● ACTIVITIES
[A] Answer these questions about the SOUNDEX thread:
(i) What code does SOUNDEX return for 'Merkurveien'?
(ii) In what year was the original Soundex algorithm patented?
(iii) Which version of SQL is named as having a Soundex algorithm in its library functions?
[B] Arrange the records from their first line through the line with "Relacionado" as a Markdown table with the columns No. and Line, and leave out blank lines.

● EXERCISE TEXT

****

SOUNDEX?

SOUNDEX?

Post by Olav Tollefse » Sun, 16 Nov 2003 11:10:43



I would like to search on strings that sound similar and to do this I'm
experimenting with the SOUNDEX and DIFFERENCE functions.

One problem that I have found is that the SOUNDEX function is not capable of
detecting rather huge differences, like in this example:

SOUNDEX('Margretes vei') = M626
SOUNDEX('Merkurveien') = M626
DIFFERENCE(''Margretes vei', 'Merkurveien') = 4 (lowest possible difference)

How can I get this more accurate?
--
Olav Tollefsen

 
 
 

SOUNDEX?

Post by Joe Celk » Mon, 17 Nov 2003 02:01:08


This is taken from my book on advanced SQL:

 6.3.5.  SOUNDEX FUNCTIONS

 People's names are a special problem for designers of databases.  There
are often several ways to spell the same name, as anyone who has gotten
junk mail addressed to some mutation of his name can testify.  I get
mail addressed to "Selco", "Selko", "Celco" as well as "Celko".  I also
have some near misses such as "Cellro", "Chelco" and "Chelko" in my mail
stack.  These are all phonetic errors.  

 To solve this problem, we need a algorithm which will group names with
a similar sound together under one code.  These family of algorithms are
called Soundex algorithms, after the original algorithm of that name.  A
Soundex algorithm takes a person's name as input and produces a
character string which identifies a set of names that are (roughly)
phonetically alike.  

 A few versions of SQL, such as WATCOM SQL, and some other 4GL products
have a Soundex algorithm in their library functions.  It is also
possible to computer a Soundex in SQL, using some of the string
functions in the SQL-92 standard, but it is difficult.  The different
steps in the algorithms have to be done as multiple updates on the same
column and it is simply not worth the effort.

 Programmers will usually be compute the Soundex in a host language
outside of the database, then insert it into a column next to the name
which it indexes.

 6.3.5.1.  THE ORIGINAL SOUNDEX

 The original Soundex algorithm was patented by Margaret O'Dell and
Robert C.  Russell in 1918.  The method is based on the phonetic
classification of sounds by how they are made.  In case you wanted to
know, the six groups are bilabial, labiodental, dental, alveolar, velar,
and glottal.  The algorithm is fairly straight forward to code and
requires no backtracking or multiple passes over the input word.  This
should not be too surprising, since it was in use before computers and
had to be done by hands by clerks.  Here is the algorithm:

 (1.0) Capitalize all letters in the word.  Pad the word with rightmost
blanks as needed during each procedure step.  

 (2.0) Retain the first letter of the word.

****

● EXTRACTED INFORMATION
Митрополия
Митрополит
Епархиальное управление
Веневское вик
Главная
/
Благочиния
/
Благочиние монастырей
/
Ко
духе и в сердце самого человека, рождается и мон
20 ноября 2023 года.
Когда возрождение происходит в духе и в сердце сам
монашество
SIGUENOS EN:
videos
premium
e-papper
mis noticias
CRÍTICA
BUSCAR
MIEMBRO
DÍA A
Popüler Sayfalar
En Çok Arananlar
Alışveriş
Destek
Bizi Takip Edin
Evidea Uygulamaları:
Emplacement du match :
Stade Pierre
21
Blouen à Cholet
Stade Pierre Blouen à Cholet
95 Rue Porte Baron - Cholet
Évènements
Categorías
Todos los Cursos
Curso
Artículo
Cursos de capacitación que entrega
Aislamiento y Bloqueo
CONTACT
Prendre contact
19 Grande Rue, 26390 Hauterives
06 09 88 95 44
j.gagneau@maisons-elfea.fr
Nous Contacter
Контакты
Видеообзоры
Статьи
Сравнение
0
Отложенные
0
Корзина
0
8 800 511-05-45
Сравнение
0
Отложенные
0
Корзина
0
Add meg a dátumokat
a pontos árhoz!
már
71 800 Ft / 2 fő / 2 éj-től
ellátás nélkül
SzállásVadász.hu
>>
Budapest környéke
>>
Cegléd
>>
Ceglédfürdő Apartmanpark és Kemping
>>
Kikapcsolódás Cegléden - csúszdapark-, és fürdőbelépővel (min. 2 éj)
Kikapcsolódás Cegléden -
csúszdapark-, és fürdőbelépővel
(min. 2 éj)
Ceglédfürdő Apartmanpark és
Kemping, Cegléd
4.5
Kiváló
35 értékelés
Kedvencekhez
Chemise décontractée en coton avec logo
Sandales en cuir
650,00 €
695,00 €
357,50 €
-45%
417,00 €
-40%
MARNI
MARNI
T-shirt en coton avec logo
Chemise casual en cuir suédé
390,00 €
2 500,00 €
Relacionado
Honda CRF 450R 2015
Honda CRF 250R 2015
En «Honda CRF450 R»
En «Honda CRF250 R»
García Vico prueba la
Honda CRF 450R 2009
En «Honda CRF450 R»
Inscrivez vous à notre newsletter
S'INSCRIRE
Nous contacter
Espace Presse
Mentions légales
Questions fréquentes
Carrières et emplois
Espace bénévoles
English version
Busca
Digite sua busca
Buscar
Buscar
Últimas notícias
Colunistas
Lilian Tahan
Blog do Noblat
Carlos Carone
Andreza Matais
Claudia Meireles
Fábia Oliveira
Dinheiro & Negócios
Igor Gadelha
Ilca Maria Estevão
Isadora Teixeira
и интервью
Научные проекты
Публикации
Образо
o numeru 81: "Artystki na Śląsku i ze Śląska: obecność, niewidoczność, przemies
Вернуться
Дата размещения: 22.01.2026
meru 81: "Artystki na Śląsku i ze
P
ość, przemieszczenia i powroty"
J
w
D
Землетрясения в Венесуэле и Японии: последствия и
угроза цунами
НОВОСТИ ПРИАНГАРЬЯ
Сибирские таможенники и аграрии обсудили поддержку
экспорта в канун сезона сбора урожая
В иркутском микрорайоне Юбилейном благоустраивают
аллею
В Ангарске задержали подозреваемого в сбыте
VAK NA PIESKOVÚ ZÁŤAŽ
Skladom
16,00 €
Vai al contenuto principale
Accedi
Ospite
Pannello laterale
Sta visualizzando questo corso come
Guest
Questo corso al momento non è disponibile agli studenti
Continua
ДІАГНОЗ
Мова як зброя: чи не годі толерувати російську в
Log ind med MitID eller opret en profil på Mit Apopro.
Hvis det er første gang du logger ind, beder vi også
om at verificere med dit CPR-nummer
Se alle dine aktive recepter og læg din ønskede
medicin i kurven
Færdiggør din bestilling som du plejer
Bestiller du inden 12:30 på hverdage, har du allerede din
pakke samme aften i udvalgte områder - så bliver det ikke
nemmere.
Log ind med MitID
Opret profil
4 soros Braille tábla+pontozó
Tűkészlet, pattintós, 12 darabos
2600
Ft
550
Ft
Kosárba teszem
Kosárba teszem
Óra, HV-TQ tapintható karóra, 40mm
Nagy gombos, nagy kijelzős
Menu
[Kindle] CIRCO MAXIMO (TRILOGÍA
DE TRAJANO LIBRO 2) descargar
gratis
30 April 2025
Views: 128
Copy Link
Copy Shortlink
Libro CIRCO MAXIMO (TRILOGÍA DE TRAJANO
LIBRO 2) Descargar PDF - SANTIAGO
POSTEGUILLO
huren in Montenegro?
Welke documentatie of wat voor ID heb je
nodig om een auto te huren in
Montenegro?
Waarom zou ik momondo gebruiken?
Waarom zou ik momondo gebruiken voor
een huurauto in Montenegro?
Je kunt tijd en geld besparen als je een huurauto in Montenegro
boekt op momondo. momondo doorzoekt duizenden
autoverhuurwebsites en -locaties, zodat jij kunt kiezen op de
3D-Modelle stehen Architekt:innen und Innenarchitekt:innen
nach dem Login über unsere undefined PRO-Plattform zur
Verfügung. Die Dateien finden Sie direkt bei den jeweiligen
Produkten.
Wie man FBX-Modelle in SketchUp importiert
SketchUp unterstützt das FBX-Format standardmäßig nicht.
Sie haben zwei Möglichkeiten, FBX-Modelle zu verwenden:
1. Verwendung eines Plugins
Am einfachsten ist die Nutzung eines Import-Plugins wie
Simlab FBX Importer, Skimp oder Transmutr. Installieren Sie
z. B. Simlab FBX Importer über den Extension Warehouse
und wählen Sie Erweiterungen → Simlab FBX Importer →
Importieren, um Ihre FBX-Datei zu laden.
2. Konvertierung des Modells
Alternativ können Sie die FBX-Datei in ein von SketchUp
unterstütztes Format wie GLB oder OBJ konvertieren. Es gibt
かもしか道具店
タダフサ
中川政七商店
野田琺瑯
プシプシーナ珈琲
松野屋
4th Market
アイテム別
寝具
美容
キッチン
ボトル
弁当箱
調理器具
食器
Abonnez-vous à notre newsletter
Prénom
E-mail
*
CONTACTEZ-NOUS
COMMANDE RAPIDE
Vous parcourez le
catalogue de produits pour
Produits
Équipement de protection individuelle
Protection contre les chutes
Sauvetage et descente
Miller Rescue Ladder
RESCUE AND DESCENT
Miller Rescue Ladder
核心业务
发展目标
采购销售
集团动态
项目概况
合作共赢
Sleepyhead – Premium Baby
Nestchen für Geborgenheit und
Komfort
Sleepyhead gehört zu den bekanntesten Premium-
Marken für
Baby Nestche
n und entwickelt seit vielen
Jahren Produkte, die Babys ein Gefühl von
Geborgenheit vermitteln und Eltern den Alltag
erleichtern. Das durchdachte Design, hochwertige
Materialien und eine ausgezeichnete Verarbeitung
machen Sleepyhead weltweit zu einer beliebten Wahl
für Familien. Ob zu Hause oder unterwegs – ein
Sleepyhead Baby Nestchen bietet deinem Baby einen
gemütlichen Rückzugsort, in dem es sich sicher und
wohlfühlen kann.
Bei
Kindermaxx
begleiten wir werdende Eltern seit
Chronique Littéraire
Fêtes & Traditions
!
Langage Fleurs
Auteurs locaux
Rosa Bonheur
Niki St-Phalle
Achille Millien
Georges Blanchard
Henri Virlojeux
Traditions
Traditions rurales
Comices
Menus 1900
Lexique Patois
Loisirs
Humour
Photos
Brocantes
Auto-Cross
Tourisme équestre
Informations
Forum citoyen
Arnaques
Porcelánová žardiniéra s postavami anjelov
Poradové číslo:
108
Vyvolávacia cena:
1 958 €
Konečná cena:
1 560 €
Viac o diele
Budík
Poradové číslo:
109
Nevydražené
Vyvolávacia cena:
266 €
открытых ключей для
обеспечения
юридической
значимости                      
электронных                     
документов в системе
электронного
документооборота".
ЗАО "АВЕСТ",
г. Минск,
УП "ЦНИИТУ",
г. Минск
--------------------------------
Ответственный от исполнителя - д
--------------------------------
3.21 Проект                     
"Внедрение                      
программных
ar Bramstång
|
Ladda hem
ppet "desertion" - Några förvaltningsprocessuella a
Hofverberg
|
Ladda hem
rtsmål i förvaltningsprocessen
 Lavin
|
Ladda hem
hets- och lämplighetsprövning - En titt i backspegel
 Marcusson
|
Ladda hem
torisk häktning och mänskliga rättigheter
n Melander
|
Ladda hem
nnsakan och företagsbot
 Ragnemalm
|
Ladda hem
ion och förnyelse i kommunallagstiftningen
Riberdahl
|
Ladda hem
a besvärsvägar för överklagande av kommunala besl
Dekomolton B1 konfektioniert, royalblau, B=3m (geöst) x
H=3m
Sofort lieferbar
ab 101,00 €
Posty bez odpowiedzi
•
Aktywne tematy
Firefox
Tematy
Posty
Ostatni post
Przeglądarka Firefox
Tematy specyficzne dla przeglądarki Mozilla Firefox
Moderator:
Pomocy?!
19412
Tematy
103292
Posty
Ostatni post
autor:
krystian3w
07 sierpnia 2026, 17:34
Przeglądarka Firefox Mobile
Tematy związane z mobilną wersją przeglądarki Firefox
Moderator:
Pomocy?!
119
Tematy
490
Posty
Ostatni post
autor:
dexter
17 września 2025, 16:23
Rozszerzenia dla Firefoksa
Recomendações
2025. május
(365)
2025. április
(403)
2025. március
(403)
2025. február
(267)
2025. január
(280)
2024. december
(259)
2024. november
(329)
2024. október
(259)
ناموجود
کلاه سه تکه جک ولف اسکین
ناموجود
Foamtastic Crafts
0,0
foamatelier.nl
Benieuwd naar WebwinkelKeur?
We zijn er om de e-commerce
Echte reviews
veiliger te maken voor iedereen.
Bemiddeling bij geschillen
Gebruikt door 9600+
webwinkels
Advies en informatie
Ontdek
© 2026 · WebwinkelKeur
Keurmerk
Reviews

****

● EXERCISE RESPONSES
[A]
(i) M626
(ii) 1918
(iii) WATCOM SQL

[B]
| No. | Line |
|---|---|
| 1 | Митрополия |
| 2 | Митрополит |
| 3 | Епархиальное управление |
| 4 | Веневское вик |
| 5 | Главная |
| 6 | / |
| 7 | Благочиния |
| 8 | / |
| 9 | Благочиние монастырей |
| 10 | / |
| 11 | Ко |
| 12 | духе и в сердце самого человека, рождается и мон |
| 13 | 20 ноября 2023 года. |
| 14 | Когда возрождение происходит в духе и в сердце сам |
| 15 | монашество |
| 16 | SIGUENOS EN: |
| 17 | videos |
| 18 | premium |
| 19 | e-papper |
| 20 | mis noticias |
| 21 | CRÍTICA |
| 22 | BUSCAR |
| 23 | MIEMBRO |
| 24 | DÍA A |
| 25 | Popüler Sayfalar |
| 26 | En Çok Arananlar |
| 27 | Alışveriş |
| 28 | Destek |
| 29 | Bizi Takip Edin |
| 30 | Evidea Uygulamaları: |
| 31 | Emplacement du match : |
| 32 | Stade Pierre |
| 33 | 21 |
| 34 | Blouen à Cholet |
| 35 | Stade Pierre Blouen à Cholet |
| 36 | 95 Rue Porte Baron - Cholet |
| 37 | Évènements |
| 38 | Categorías |
| 39 | Todos los Cursos |
| 40 | Curso |
| 41 | Artículo |
| 42 | Cursos de capacitación que entrega |
| 43 | Aislamiento y Bloqueo |
| 44 | CONTACT |
| 45 | Prendre contact |
| 46 | 19 Grande Rue, 26390 Hauterives |
| 47 | 06 09 88 95 44 |
| 48 | j.gagneau@maisons-elfea.fr |
| 49 | Nous Contacter |
| 50 | Контакты |
| 51 | Видеообзоры |
| 52 | Статьи |
| 53 | Сравнение |
| 54 | 0 |
| 55 | Отложенные |
| 56 | 0 |
| 57 | Корзина |
| 58 | 0 |
| 59 | 8 800 511-05-45 |
| 60 | Сравнение |
| 61 | 0 |
| 62 | Отложенные |
| 63 | 0 |
| 64 | Корзина |
| 65 | 0 |
| 66 | Add meg a dátumokat |
| 67 | a pontos árhoz! |
| 68 | már |
| 69 | 71 800 Ft / 2 fő / 2 éj-től |
| 70 | ellátás nélkül |
| 71 | SzállásVadász.hu |
| 72 | >> |
| 73 | Budapest környéke |
| 74 | >> |
| 75 | Cegléd |
| 76 | >> |
| 77 | Ceglédfürdő Apartmanpark és Kemping |
| 78 | >> |
| 79 | Kikapcsolódás Cegléden - csúszdapark-, és fürdőbelépővel (min. 2 éj) |
| 80 | Kikapcsolódás Cegléden - |
| 81 | csúszdapark-, és fürdőbelépővel |
| 82 | (min. 2 éj) |
| 83 | Ceglédfürdő Apartmanpark és |
| 84 | Kemping, Cegléd |
| 85 | 4.5 |
| 86 | Kiváló |
| 87 | 35 értékelés |
| 88 | Kedvencekhez |
| 89 | Chemise décontractée en coton avec logo |
| 90 | Sandales en cuir |
| 91 | 650,00 € |
| 92 | 695,00 € |
| 93 | 357,50 € |
| 94 | -45% |
| 95 | 417,00 € |
| 96 | -40% |
| 97 | MARNI |
| 98 | MARNI |
| 99 | T-shirt en coton avec logo |
| 100 | Chemise casual en cuir suédé |
| 101 | 390,00 € |
| 102 | 2 500,00 € |
| 103 | Relacionado |